On Monday’s show, country pop singer Kelsea Ballerini sat in for Clarkson. She picked the other contestant as the battle winner in the elimination round. But as Woods graciously walked off the stage, Ballerini hit the big red “Save” button.
“I ‘saved’ Savanna because she’s so calm and so confident. I was just intrigued by that,” Ballerini said.
Woods grew up singing with her sisters and her dad, Stewart. Her mom, Lacey, played piano, despite chronic muscular dystrophy.
She has five siblings, two of whom are adopted foster children. Her parents have fostered over 20 children. “My mom has a power chair but she can still take care of all these kids,” Woods said.
She said her dad listened to “old standards, blues, and people like Harry Nilsson.” Her mom: “Norah Jones, Melissa Etheridge, that type of stuff.”
“We didn’t have music blasting. We sang together a lot,” she said.
She still keeps the volume down. “My mind is very busy. My mind is blasting so I can’t have all that noise,” she said.

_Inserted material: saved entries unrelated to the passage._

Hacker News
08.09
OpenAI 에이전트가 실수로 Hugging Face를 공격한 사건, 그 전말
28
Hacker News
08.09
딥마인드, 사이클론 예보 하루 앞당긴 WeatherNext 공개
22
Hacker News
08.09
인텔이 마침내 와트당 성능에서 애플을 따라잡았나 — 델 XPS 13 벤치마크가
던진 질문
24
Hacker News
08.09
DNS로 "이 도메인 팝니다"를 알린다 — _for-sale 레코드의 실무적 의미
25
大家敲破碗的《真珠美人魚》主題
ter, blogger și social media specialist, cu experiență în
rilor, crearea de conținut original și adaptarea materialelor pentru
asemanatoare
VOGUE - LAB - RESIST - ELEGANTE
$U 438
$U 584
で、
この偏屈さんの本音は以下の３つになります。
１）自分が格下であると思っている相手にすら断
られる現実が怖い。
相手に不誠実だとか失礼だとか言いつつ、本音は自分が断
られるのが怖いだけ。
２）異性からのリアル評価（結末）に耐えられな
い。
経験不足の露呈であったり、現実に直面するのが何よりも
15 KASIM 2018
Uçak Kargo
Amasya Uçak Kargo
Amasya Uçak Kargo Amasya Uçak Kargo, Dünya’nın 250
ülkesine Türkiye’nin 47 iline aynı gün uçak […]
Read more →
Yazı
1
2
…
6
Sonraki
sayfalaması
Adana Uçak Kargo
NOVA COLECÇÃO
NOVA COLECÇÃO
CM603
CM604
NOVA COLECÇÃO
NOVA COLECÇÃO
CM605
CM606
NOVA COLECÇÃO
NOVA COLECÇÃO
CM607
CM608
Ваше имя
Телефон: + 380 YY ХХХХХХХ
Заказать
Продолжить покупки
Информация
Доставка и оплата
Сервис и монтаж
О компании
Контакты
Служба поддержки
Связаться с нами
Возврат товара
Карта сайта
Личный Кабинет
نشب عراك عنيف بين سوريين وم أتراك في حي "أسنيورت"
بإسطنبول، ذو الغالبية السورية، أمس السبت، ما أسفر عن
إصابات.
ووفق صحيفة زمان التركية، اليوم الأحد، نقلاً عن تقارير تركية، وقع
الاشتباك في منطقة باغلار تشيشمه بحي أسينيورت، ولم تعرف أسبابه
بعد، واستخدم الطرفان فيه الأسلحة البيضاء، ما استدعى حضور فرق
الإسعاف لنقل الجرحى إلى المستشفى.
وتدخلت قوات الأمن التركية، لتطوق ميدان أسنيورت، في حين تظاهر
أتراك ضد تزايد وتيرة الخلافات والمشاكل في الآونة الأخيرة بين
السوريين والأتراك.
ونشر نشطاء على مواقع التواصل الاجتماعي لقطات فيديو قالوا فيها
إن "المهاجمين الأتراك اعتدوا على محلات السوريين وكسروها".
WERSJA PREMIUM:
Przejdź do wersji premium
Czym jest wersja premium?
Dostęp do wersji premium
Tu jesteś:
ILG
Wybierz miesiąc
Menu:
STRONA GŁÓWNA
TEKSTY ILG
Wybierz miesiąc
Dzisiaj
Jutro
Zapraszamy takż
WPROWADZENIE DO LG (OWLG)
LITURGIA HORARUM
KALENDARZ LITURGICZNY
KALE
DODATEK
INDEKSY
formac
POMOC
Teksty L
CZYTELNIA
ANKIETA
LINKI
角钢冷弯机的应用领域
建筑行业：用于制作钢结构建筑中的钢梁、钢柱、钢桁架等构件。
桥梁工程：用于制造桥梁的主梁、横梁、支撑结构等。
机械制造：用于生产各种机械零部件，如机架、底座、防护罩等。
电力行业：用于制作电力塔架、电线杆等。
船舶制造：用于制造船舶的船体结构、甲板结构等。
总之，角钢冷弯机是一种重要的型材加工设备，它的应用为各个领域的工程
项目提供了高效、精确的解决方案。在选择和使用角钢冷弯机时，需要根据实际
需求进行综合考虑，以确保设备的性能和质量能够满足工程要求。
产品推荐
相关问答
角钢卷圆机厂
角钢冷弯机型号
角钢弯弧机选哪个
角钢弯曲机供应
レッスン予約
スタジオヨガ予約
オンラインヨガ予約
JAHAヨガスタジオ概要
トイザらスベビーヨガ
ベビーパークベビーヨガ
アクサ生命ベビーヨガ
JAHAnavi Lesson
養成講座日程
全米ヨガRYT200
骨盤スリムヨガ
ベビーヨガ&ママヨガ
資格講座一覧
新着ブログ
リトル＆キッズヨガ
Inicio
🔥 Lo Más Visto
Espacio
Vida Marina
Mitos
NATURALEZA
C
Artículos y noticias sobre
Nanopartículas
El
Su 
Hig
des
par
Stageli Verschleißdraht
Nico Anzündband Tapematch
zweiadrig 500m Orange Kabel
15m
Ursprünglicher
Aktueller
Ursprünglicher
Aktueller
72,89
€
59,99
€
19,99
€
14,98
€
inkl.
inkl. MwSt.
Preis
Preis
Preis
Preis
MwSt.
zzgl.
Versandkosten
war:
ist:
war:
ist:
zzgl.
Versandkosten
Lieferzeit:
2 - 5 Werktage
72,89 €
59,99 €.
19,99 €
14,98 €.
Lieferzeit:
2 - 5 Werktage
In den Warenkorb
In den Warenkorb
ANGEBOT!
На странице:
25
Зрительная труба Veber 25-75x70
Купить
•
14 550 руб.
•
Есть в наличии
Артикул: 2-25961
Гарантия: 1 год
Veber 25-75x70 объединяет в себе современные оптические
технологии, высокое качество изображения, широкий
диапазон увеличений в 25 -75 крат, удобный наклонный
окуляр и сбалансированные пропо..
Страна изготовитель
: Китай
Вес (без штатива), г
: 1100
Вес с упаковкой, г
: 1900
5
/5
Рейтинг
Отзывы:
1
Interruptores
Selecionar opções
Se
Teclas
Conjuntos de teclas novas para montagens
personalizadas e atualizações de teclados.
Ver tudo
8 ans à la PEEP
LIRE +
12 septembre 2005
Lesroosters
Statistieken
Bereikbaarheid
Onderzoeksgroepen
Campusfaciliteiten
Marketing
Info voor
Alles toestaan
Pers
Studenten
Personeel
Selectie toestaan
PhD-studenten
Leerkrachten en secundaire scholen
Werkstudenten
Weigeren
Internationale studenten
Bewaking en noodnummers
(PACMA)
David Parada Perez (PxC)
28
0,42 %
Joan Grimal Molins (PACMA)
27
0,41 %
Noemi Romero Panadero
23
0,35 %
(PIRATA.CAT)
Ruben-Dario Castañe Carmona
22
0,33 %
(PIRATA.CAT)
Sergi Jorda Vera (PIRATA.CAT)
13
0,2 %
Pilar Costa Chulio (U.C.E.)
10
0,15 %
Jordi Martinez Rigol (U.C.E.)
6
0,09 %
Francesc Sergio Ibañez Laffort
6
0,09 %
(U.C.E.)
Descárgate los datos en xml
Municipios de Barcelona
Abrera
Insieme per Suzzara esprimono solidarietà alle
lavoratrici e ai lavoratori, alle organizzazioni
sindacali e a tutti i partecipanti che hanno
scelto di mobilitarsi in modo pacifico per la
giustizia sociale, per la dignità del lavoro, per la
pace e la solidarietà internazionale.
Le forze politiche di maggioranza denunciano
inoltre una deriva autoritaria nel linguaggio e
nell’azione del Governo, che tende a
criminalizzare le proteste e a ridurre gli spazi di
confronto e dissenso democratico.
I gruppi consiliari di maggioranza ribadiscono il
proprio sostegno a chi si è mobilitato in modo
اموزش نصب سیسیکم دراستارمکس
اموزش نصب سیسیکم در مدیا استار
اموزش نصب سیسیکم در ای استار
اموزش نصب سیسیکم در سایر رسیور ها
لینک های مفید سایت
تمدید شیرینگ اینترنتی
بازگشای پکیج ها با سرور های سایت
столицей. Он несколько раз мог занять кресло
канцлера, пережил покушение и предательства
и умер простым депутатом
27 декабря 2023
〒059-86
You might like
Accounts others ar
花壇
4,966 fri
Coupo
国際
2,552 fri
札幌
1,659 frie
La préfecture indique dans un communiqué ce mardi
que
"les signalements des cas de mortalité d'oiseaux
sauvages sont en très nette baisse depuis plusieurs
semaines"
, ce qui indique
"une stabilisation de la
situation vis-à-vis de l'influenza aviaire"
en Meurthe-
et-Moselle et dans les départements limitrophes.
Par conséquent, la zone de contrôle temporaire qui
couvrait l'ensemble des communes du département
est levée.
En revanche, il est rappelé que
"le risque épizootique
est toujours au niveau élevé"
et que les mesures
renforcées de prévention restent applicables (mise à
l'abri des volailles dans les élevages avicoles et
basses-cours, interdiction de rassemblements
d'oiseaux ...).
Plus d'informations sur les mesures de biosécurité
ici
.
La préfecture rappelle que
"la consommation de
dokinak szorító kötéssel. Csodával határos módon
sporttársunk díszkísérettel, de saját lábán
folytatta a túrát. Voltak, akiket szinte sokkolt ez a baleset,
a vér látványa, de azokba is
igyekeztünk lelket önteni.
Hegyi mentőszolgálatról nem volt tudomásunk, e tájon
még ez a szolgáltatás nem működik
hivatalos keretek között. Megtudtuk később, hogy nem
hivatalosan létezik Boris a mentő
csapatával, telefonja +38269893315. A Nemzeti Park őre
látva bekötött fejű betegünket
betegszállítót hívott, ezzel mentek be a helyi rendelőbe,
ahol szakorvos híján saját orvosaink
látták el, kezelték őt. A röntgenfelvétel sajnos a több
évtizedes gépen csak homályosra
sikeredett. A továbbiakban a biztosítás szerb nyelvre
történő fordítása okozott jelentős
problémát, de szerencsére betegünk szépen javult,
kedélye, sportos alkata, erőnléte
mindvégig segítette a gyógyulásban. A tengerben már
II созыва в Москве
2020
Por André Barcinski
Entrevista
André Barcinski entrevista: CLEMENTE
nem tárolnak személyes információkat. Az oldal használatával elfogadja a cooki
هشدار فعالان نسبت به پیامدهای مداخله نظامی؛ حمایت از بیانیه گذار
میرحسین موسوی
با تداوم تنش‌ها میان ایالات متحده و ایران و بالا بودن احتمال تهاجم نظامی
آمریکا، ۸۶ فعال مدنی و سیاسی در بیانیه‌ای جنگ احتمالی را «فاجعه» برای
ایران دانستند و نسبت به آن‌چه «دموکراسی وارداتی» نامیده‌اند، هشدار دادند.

When driving, she listens to podcasts and audiobooks. “Spirituality podcasts, change your mind, change your life. How my personal universe works and how I can work through it better. I live in a thought-based universe and what I think about comes about, so I work a lot on where I focus those thoughts.”
Woods never had voice lessons. She gives credit to Stanwood High choir teacher Erik Ronning.
“He helped me develop my head voice, that high voice up there, and it was just a whisper when I was young. I could not sing up there at all,” she said. “He would make me sing in front of the class an entire song in that voice and he said, ‘You hate me now, but you are going to thank me later.’ And I thank him every freakin’ day.”
After high school, Woods worked in a coffee stand.
“It started killing me working a 9 to 5. Personally, I can’t spend my time working for other people’s dreams when I’m not serving mine,” she said. “It’s not easy to make money as a full-time musician. It takes constant work, every single day. It’s taken me steps to get here.”
Her focus now is marketing herself as a solo artist.
“People ask me my genre and until recently I hadn’t really known,” Woods said. “I kind of go with American grunge now. I like to have the grungier side and I like to have that softer folkier singer-songwriter side. And I like to mix them all together.”
She does a “Wondering Wednesday” livestream series.
“Every Wednesday, no matter where I am in the world or at my house I have to sing and perform. I’ll have impromptu shows at hostels or bars,” she said. “When the gigs stopped (due to COVID-19), people really came through with tipping.”
Before the pandemic, she took three big trips a year. She has been to 25 countries.
“My repeat offenders are Iceland, Italy, I love the U.K. as a whole, and France. I love Eastern Europe, too,” she said.
She travels solo.
“I love to travel alone, so I go to these foreign countries by myself, with me versus the world and I write my music in that time. I bring my guitar and walk around these cities,” she said.
“I don’t do it to be comfortable, I do it to grow. When you have nothing in your comfort zone around you and no one to help you, you have no choice but to grow and figure it out yourself. I love pushing myself off the edge, figuratively, so I don’t have a choice but to expand and grow into the moment. That’s why stepping onto a big stage I am calm, so I can be there in the moment and adapt. I was not the happiest of children so traveling opened me up and helped me deal with my sensitive nature.”
How can she travel on a starving artist income?
“It comes down to taking away things that are unnecessary, reducing your bills and traveling for cheap,” she said.
Home is a tiny house on her parents’ Stanwood property that her dad built.
“It’s a woodshed size. It’s 20 feet by 10 feet,” she said.
“The first couple of years I didn’t have power or water. It would be like water jugs and running 300 feet of extension cords. So it was really like camping. Last year he ran power and water down here, so I learned how to plumb a bathroom and build my own shower. So now it’s luxury camping.”